(Data extracted from a collection)
---*---

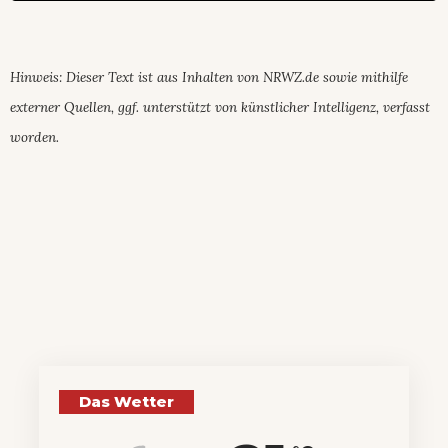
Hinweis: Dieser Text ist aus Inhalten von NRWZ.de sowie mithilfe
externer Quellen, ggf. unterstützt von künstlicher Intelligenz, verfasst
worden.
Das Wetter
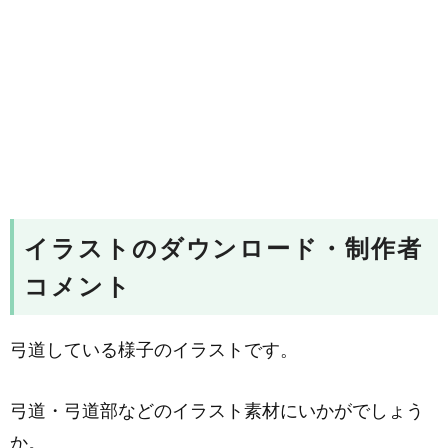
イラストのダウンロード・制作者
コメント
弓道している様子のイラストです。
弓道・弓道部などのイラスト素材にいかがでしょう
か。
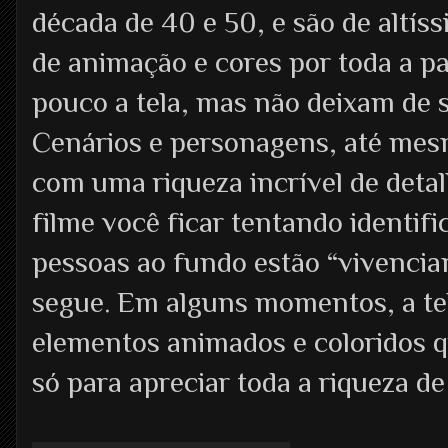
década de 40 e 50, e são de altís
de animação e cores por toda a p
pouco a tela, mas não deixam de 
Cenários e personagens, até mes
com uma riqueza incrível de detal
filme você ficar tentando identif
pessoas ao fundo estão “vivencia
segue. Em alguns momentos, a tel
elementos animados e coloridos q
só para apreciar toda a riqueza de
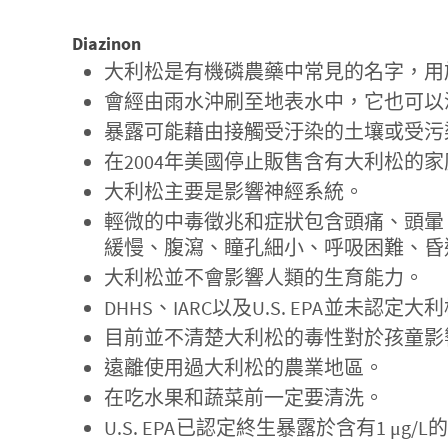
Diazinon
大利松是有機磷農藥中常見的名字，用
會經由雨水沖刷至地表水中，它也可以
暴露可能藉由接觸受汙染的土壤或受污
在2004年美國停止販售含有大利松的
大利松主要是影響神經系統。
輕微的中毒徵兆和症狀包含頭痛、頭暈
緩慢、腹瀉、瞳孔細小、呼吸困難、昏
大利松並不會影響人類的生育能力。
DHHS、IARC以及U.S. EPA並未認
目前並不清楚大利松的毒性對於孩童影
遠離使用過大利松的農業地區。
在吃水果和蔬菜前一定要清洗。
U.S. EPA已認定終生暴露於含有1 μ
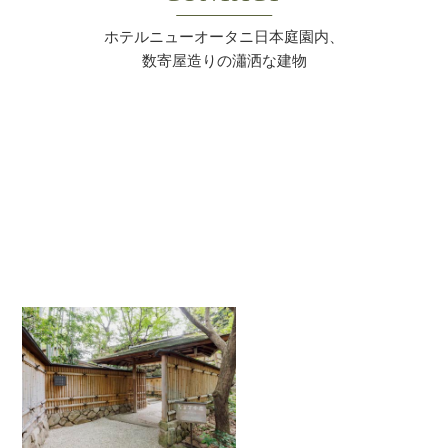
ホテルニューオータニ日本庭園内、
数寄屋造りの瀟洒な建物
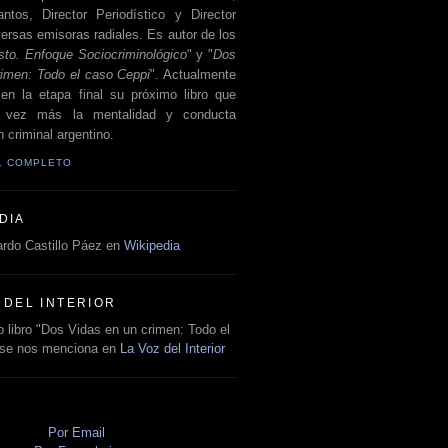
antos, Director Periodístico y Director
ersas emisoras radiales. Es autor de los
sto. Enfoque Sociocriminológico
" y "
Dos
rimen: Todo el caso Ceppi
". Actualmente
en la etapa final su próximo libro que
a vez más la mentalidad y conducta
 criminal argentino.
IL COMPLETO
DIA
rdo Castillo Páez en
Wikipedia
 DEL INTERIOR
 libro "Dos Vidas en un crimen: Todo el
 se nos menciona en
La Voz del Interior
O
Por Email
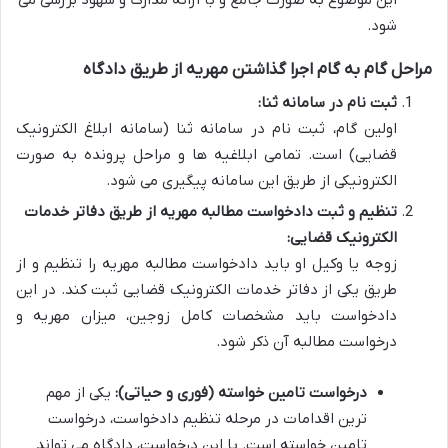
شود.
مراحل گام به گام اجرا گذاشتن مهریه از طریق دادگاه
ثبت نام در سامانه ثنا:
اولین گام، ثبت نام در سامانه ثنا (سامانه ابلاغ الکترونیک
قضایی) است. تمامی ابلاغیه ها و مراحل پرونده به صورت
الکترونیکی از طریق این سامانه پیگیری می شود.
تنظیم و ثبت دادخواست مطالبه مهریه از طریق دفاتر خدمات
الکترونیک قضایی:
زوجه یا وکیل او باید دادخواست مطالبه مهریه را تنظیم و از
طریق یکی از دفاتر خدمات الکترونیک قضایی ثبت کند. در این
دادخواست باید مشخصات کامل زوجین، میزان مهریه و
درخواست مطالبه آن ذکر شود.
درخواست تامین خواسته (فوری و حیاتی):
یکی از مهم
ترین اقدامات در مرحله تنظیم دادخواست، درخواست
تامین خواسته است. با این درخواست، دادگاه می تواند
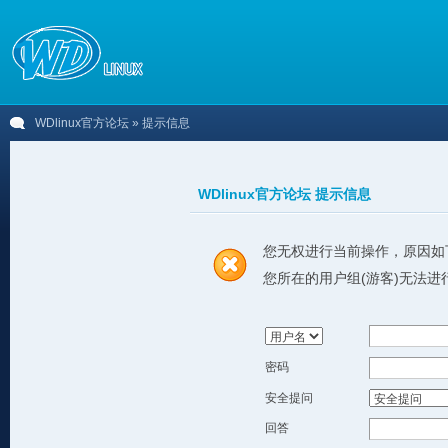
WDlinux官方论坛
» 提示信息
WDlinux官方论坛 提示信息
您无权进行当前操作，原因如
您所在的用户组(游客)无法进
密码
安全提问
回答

---*---

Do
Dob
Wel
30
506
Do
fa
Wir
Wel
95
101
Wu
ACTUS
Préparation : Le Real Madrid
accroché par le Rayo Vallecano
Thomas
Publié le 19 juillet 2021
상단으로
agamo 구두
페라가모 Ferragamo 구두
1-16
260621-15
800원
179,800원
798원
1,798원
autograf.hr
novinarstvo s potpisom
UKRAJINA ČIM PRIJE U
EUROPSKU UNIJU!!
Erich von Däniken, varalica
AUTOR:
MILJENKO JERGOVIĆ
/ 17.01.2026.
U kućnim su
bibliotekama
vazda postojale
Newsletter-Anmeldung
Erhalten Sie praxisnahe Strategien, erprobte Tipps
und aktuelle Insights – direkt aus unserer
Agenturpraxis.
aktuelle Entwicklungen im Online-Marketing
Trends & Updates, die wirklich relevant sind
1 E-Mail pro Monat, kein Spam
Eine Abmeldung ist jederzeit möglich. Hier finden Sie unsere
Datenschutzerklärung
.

---*---

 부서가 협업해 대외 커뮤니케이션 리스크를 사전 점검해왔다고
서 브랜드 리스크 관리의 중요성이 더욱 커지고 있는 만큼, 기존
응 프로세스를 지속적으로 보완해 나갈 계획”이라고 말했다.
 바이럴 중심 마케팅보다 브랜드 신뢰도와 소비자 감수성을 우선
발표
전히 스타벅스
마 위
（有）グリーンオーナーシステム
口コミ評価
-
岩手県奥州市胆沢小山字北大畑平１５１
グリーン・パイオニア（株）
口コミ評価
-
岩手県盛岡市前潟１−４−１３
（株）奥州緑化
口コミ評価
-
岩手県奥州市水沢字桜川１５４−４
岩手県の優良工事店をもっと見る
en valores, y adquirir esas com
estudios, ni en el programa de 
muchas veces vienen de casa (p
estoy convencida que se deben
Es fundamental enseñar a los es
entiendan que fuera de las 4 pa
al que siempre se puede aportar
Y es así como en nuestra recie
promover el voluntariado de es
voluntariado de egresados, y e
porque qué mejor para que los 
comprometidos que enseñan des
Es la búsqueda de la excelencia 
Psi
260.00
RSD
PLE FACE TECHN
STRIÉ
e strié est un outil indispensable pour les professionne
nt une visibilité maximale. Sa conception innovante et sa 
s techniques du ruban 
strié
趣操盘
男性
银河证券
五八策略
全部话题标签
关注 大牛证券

---*---

## EXERCISE GOAL
Word for word, repeat the lines above from the one with "Hinweis: Dieser Text" through the one with "de animação e cores por toda a p", and nothing beyond them. Omit the pictures.

## RESULT OF THIS EXERCISE
Hinweis: Dieser Text ist aus Inhalten von NRWZ.de sowie mithilfe
externer Quellen, ggf. unterstützt von künstlicher Intelligenz, verfasst
worden.
Das Wetter
イラストのダウンロード・制作者
コメント
弓道している様子のイラストです。
弓道・弓道部などのイラスト素材にいかがでしょう
か。
década de 40 e 50, e são de altís
de animação e cores por toda a p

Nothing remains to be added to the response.